Mundo Novo

Havia uma colônia de bichinhos que viviam grudados nas pedras no fundo de um rio. Ali eles conversavam, se alimentavam de micro organismos, dormiam e levavam a vida sem grandes preocupações, mas, não se soltavam das pedras de modo algum, pois a correnteza era muito forte e eles tinham medo de serem mortos por ela. Porém, existia um desses bichinhos que não parava de perguntar: -- Será que a vida é só isso, comer, beber, dormir e procriar? O que será que existe lá em cima? E apontava para a superfície turva do rio. Seus companheiros o achavam meio esquisito. Afinal porque questionar essas coisas, retrucavam eles, a vida não é boa?
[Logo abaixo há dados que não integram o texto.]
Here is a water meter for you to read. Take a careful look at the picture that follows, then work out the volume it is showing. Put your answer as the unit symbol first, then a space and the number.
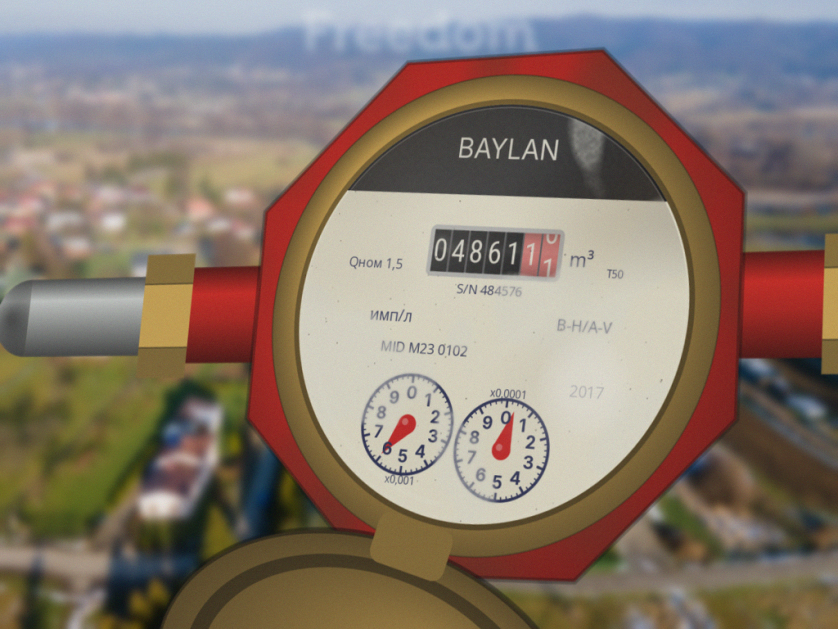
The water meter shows m³ 4861.1060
Tudo que queremos não está ao alcance de nossas mãos? – Levamos uma vida tranqüila aqui, deixa como está.

Mas não adiantava. A mente de nosso amiguinho não parava jamais. Um belo dia ele resolveu comunicar a todos que ia se soltar para procurar as respostas que tanto lhe deixavam inquieto. Foi um alvoroço geral. – Você ficou louco, gritavam os mais exaltados, vai morrer arrebentado pela correnteza! Nós não fomos feitos para nadar, outros questionavam, se fossemos teríamos nadadeiras, o que você quer fazer é contra a natureza. Mas de nada adiantou, nosso herói se soltou e foi imediatamente colhido pela poderosa correnteza que o levou em grande velocidade para se chocar em uma gigantesca pedra que ficava logo abaixo. Ele morreu instantaneamente.

Algum tempo depois, nosso amiguinho nasceu de novo. Cresceu entre os amigos que não o deixavam esquecer sua “loucura” do passado. – Vê se dessa vez você toma jeito rapaz. A vida é boa e deve ser vivida com tranqüilidade.

Mas seu espírito aventureiro e inquieto não o deixava em paz. Vivia olhando para cima, procurando enxergar alguma coisa por entre as águas que o separavam de uma outra realidade, uma realidade que ele tinha certeza de existir, mesmo sem nunca tê-la visto ou sentido.

(Não se conteve) Contrariando a todos se soltou novamente, a correnteza o pegou, o jogou pra lá e pra cá, conseguiu se desviar da grande pedra, mas acabou se chocando a outra tão grande quanto aquela e mais uma vez seu corpo pereceu.

Quando nasceu novamente todos já sabiam qual seria o destino daquela pequena criatura. Sua teimosia já ganhara fama, era chamado de louco, aventureiro, lunático... (A mente é capaz de criar mundos. Lhe disseram uma vez) Ele só queria ampliar os limites do seu.

-- Não faça isso! Ainda não aprendeu a lição? Você vai morrer de novo.

-- Posso morrer mil vezes, mas não vou parar jamais. E dizendo isso se lançou mais uma vez no desconhecido.

Dessa vez parecia que havia algo diferente... Ele sentia como se seu corpo e a correnteza fossem apenas um. Desviou da primeira pedra, desviou da segunda, a velocidade ainda era grande naquele trecho do rio, seu corpo passou muito perto de uma terceira pedra e continuou rio a baixo, a velocidade foi diminuindo e pouco a pouco foi subindo em direção à superfície. Quando finalmente colocou a cabeça fora dágua pela primeira vez, ficou estupefado e embriagado com tamanha beleza e imensidão. Era noite. Milhões de estrelas cintilavam no céu azul escuro. Nuvens brancas passeavam livres, parecendo dar boas vindas a um novo e pequenino ser. Ele ria de alegria e contentamento. – Eu sabia! Eu sabia que tinha mais. E se deixou levar, devagar, apreciando e saboreando o novo mundo.